/ 1 September 2022

Casual Day raises questions about the visibility and belonging of disabled South Africans

Source: Facebook.

Casual Day will be celebrated tomorrow, 2 September, as it is every year. The National Council of and for Persons with Disabilities’s fundraising and awareness campaign, which encourages the public to purchase stickers and merchandise in support of several organisations, is celebrating its 27th year. The theme for this year’s event is the rather upbeat #ICelebrateSA. As a person with a disability, I’m not sure there is much to celebrate, though.

Over the past few weeks, I have had the immense privilege to speak to high school learners at special schools about their lives, their experiences at school and in their communities, and their hopes for and concerns about the future. 

These young people, all with visual impairments, spoke about the ways in which they are negatively impacted by gender-based violence, racism, substance abuse and disability discrimination. They worried about the future – that negative ideas about the capabilities of visually impaired people would prevent them from finding employment, that others would treat them badly and that their talents would not be recognised or valued. 

They were also concerned about the lack of resources and subject choices at their schools, most of which do not offer pure maths, physical science or accounting. They understood that, without these subjects, their options for further study and employment would be severely limited. With the South African National Council for the Blind estimating that unemployment rates for visually impaired South Africans may be as high as 97%, the fears expressed by these learners are not unfounded.

Yet, facing significant challenges, these young people explained that it was their duty to be resilient and to counteract negative stereotypes about visual impairment and blindness so they would be included. I internalised a similar message as a young person experiencing progressive sight loss – that the world was not going to welcome me and that it was my responsibility to fit in. This is what society expects from people with disabilities, unfailingly positive people who persist in overcoming the barriers that society constructs and maintains against them. 

Disability inclusion is often viewed, not as a right, but as dependent upon the internal strength and determination of individual people with disabilities. Surrounded by this message, people with disabilities might come to feel that a mistake, a bad day, a lost temper, a failed exam has not only dire consequences for them as individuals but also reflects badly on the entire disabled population. This is a heavy burden for anyone, not least a teenager, to bear.

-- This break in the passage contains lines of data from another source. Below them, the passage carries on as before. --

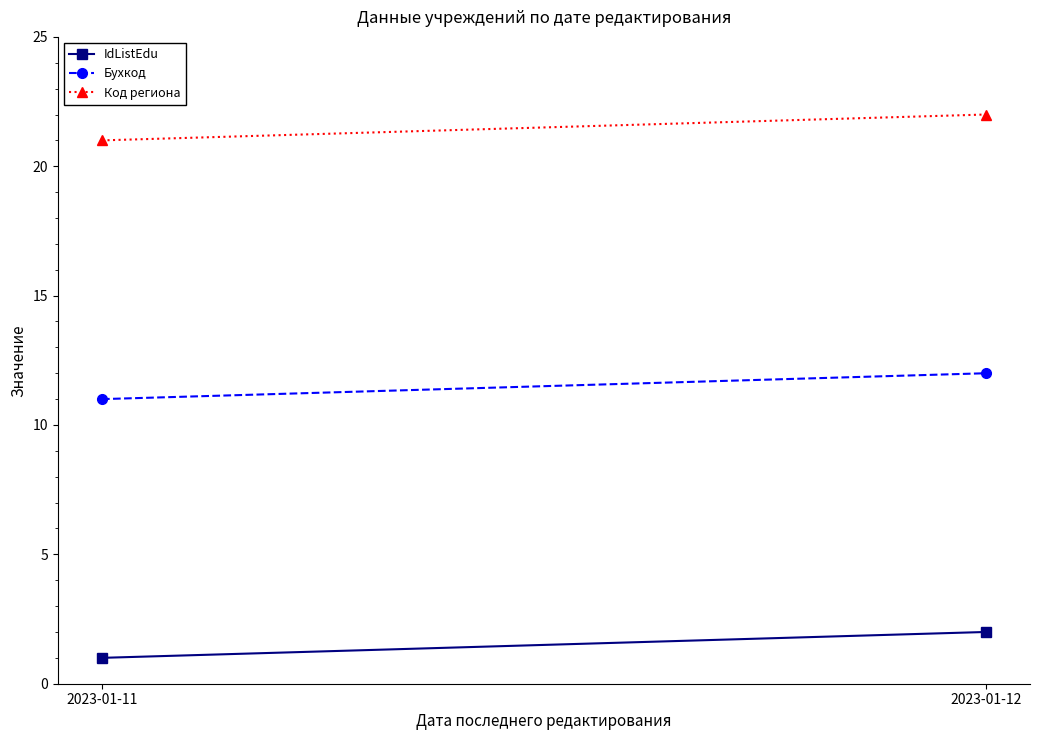

Which category has the highest value across all series?

2023-01-12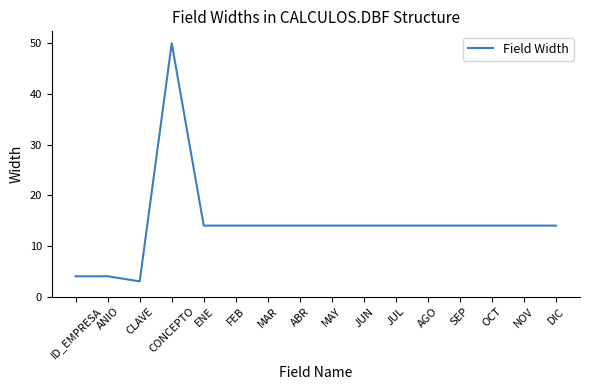

At which category does the chart reach its minimum across all series?

CLAVE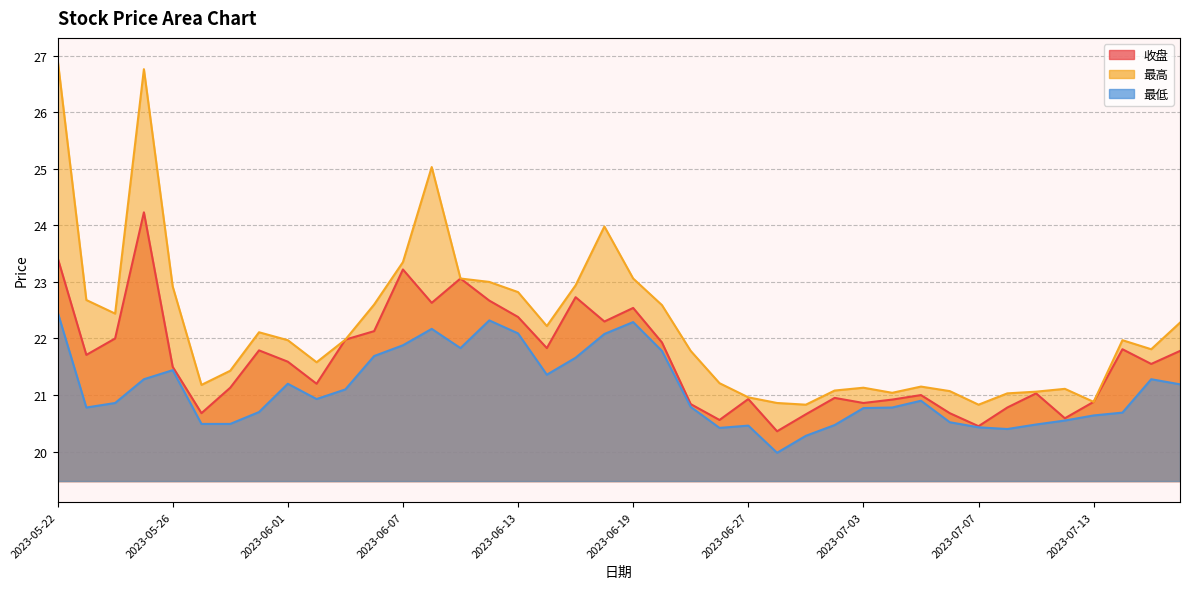

List the labels in order of 最高 value, largest first.

2023-05-22, 2023-05-25, 2023-06-08, 2023-06-16, 2023-06-07, 2023-06-09, 2023-06-19, 2023-06-12, 2023-06-15, 2023-05-26, 2023-06-13, 2023-05-23, 2023-06-06, 2023-06-20, 2023-05-24, 2023-07-18, 2023-06-14, 2023-05-31, 2023-06-05, 2023-06-01, 2023-07-14, 2023-07-17, 2023-06-21, 2023-06-02, 2023-05-30, 2023-06-26, 2023-05-29, 2023-07-05, 2023-07-03, 2023-07-12, 2023-06-30, 2023-07-06, 2023-07-11, 2023-07-04, 2023-07-10, 2023-06-27, 2023-07-13, 2023-06-28, 2023-06-29, 2023-07-07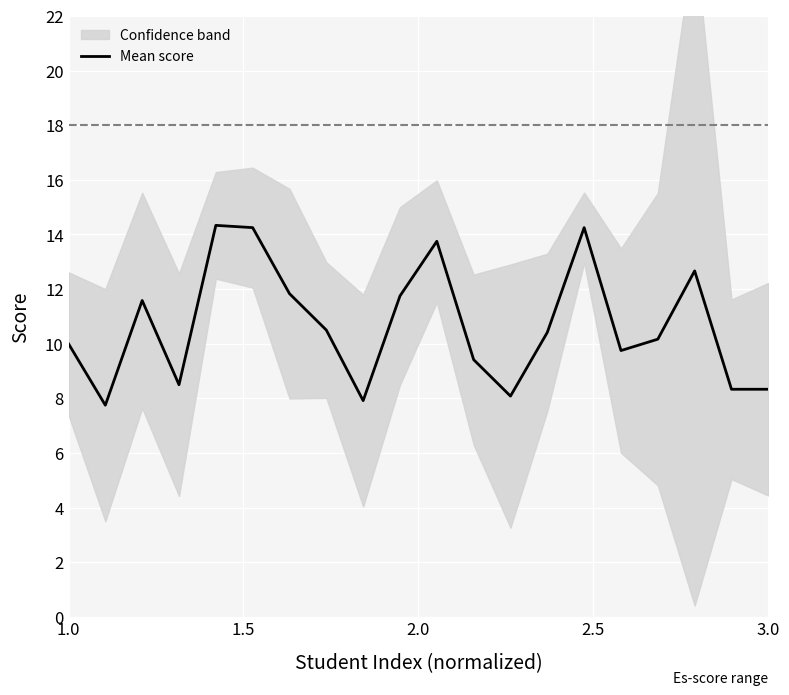

What is the lowest value of the Mean score series?

7.8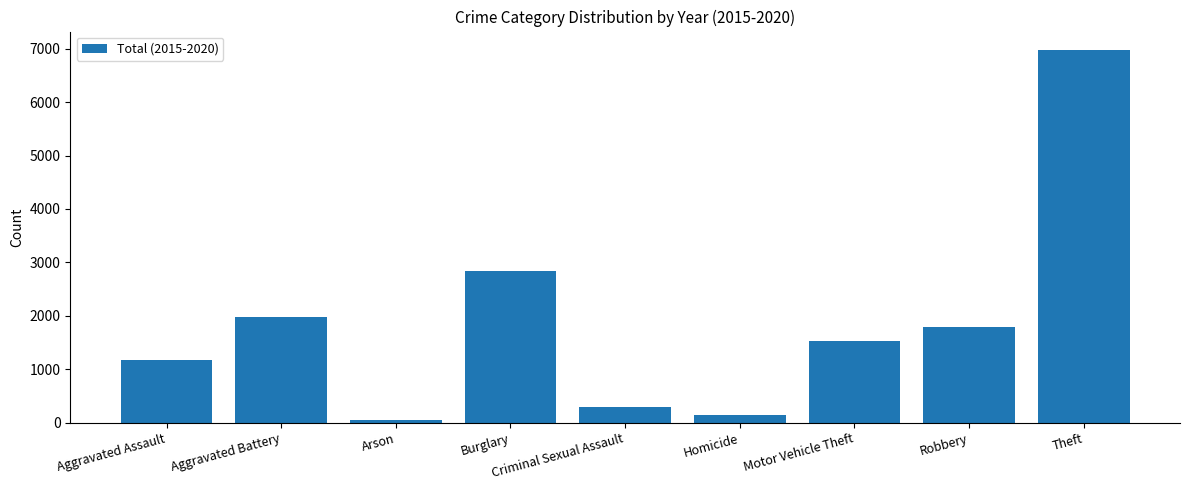

Which label corresponds to the smallest value in the chart?

Arson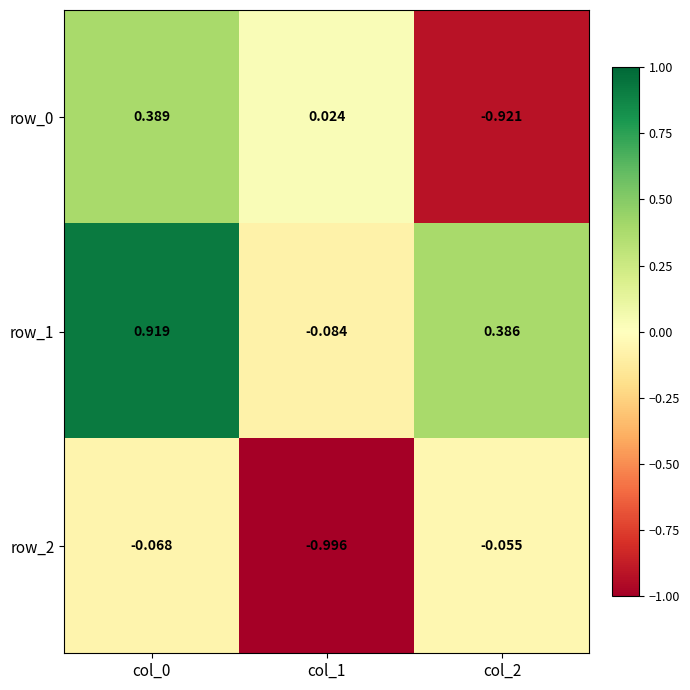

Reading left to right, extract all data points from this chart.

row_0: 0.4	0.0	-0.9
row_1: 0.9	-0.1	0.4
row_2: -0.1	-1.0	-0.1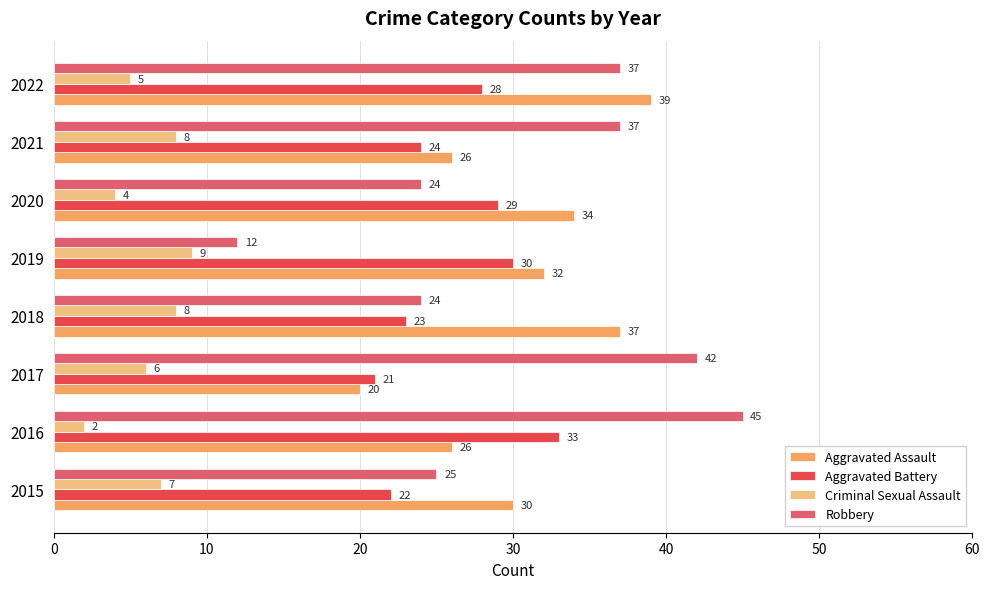

At which category is the sum across all series the highest?

2022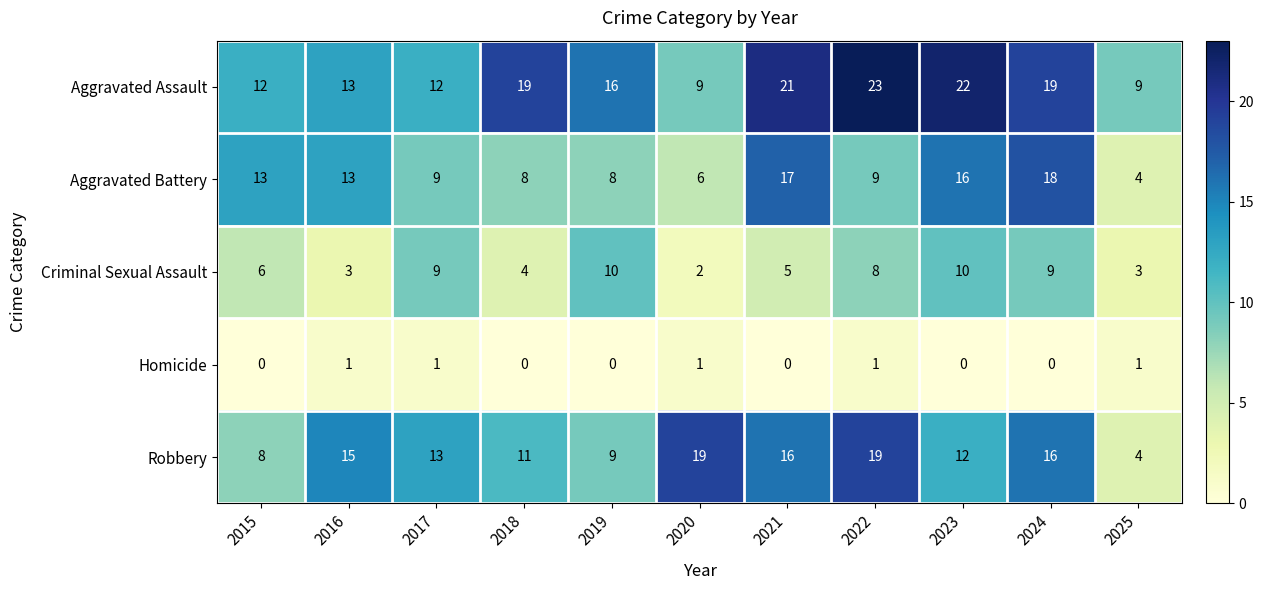

List the series in order of their peak value, lowest first.

Homicide, Criminal Sexual Assault, Aggravated Battery, Robbery, Aggravated Assault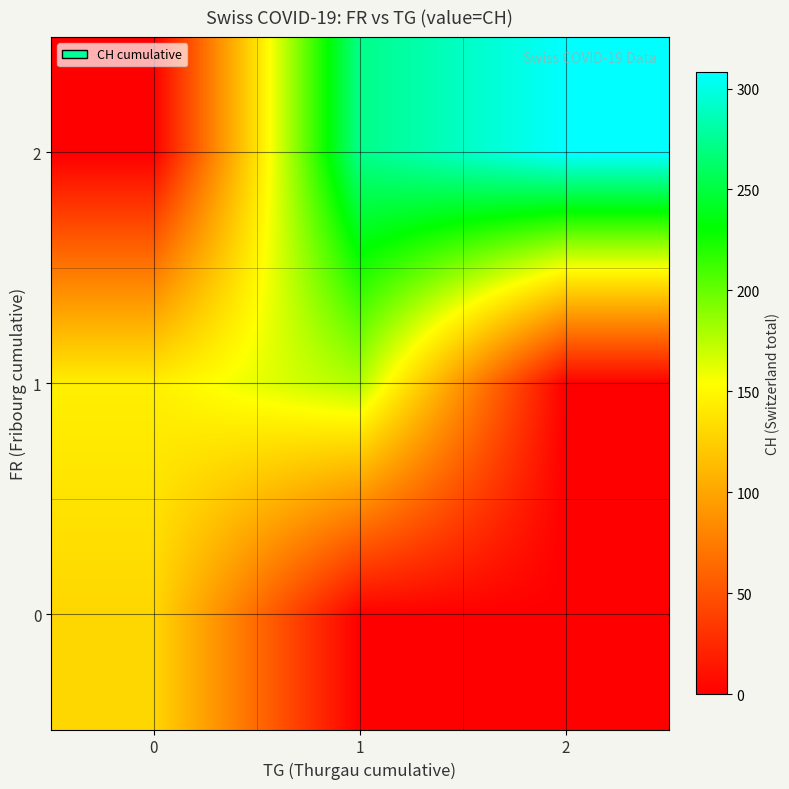

At how many categories does at least one series exceed 267?

2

After more than 25 years of democracy, there has been little progress made towards achieving full socioeconomic inclusion and equality for people with disabilities. The Life Esidimeni tragedy is quickly fading from public awareness – if it had a place there to begin with. Those who work in the disability rights arena often feel as though we are having the same conversations that we were having two decades ago – and we are. Disability continues to be viewed as an individual problem, a problem to do with bodies that are different, rather than as a problem that rests with a social fabric that is hostile to this difference.

Casual Day is an important campaign because it raises much-needed funds to support organisations that provide direct services to people with disabilities. Many such organisations have withstood further reductions in government funding in the last year, making funds raised from private individuals, companies and schools even more vital to their survival. Yet, this campaign, and others like it, raise uneasy questions for me about visibility and invisibility, belonging and not belonging.

On Casual Day this year, how many children will enjoy wearing their casual clothes in schools where learners and teachers with disabilities are not welcome? How many businesspeople will proudly wear their stickers in workplaces that are inaccessible and unwilling to adapt to include employees with disabilities? 

In the past, disability was kept firmly out of sight in special schools, residential institutions and sheltered workshops. Despite seemingly progressive policies on inclusive education, disability employment targets and anti-discrimination, this situation does not appear to be much changed. People with disabilities are rarely our colleagues, our teachers, our doctors or our business managers. Disability does not feature in our school curricula, let alone in our actual classrooms and playgrounds. 

For many who support Casual Day, disability will remain a distant thing, largely out of sight on the fringes of society, and inclusion will remain viewed as someone else’s responsibility. Awareness might be raised about the difficulties facing people with disabilities, but as long as those difficulties are viewed as more about them (their different bodies) than about us (our inaccessible world), the status quo will remain intact.

So, what is there to celebrate? I choose to celebrate us – people with disabilities. We should not have to be so resilient, but we so often are, and it’s hard. I celebrate the people with disabilities who, both formally and informally, promote disability equality, who patiently have the same conversations over and over again with politician after politician, with employer after employer. I celebrate the intellect and humour of the young people it has been my delight to spend time with recently. I celebrate our families and the people who support us.

Support Casual Day. Organisations need your financial support more than ever, but think about the spaces you occupy. Look around and notice who is there and who is not, who the space welcomes and who it does not, and ask yourself why.

Dr Michelle Botha is a postdoctoral research fellow at the Centre for Disability and Rehabilitation Studies in the Faculty of Medicine and Health Sciences at Stellenbosch University.

The views expressed are those of the author and do not necessarily reflect the official policy or position of the Mail & Guardian.